_Text data extracted from pages_
+ + +

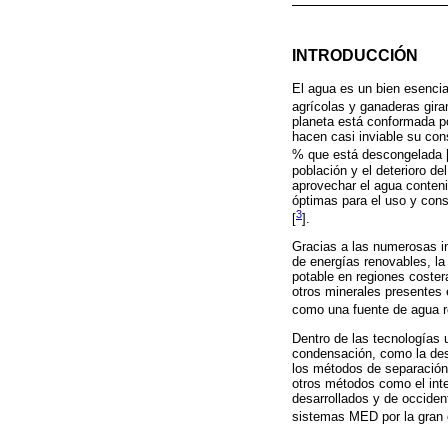
INTRODUCCIÓN
El agua es un bien esencial
agrícolas y ganaderas giran
planeta está conformada po
hacen casi inviable su con
% que está descongelada 
población y el deterioro d
aprovechar el agua conten
óptimas para el uso y con
3
[
].
Gracias a las numerosas i
de energías renovables, la
potable en regiones coster
otros minerales presentes 
como una fuente de agua r
Dentro de las tecnologías 
condensación, como la dest
los métodos de separación
otros métodos como el inter
desarrollados y de occiden
sistemas MED por la gran c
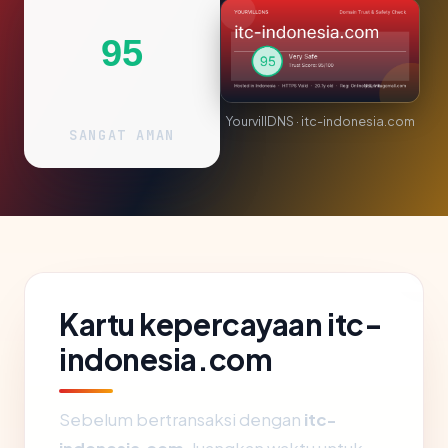
95
YourvillDNS · itc-indonesia.com
SANGAT AMAN
Kartu kepercayaan itc-
indonesia.com
Sebelum bertransaksi dengan
itc-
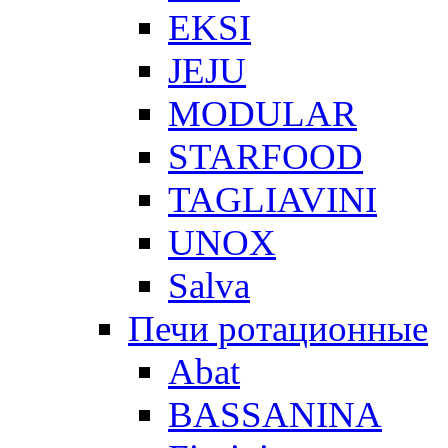
EKSI
JEJU
MODULAR
STARFOOD
TAGLIAVINI
UNOX
Salva
Печи ротационные
Abat
BASSANINA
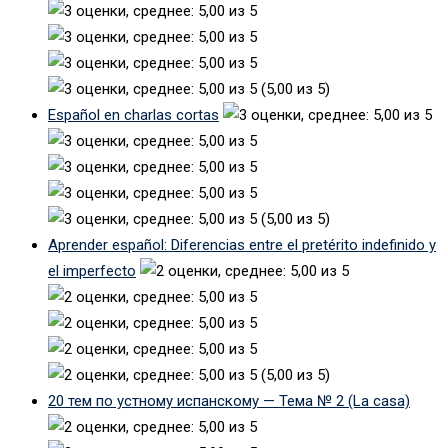
(5,00 из 5)
Español en charlas cortas
(5,00 из 5)
Aprender español: Diferencias entre el pretérito indefinido y
el imperfecto
(5,00 из 5)
20 тем по устному испанскому — Тема № 2 (La casa)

+ + +

_What to do_
Copy the text lines from all of the records above word for word, keeping their order and line breaks. Leave out the pictures.

_Reply_
INTRODUCCIÓN
El agua es un bien esencial
agrícolas y ganaderas giran
planeta está conformada po
hacen casi inviable su con
% que está descongelada 
población y el deterioro d
aprovechar el agua conten
óptimas para el uso y con
3
[
].
Gracias a las numerosas i
de energías renovables, la
potable en regiones coster
otros minerales presentes 
como una fuente de agua r
Dentro de las tecnologías 
condensación, como la dest
los métodos de separación
otros métodos como el inter
desarrollados y de occiden
sistemas MED por la gran c
95
YourvillDNS · itc-indonesia.com
SANGAT AMAN
Kartu kepercayaan itc-
indonesia.com
Sebelum bertransaksi dengan
itc-
EKSI
JEJU
MODULAR
STARFOOD
TAGLIAVINI
UNOX
Salva
Печи ротационные
Abat
BASSANINA
(5,00 из 5)
Español en charlas cortas
(5,00 из 5)
Aprender español: Diferencias entre el pretérito indefinido y
el imperfecto
(5,00 из 5)
20 тем по устному испанскому — Тема № 2 (La casa)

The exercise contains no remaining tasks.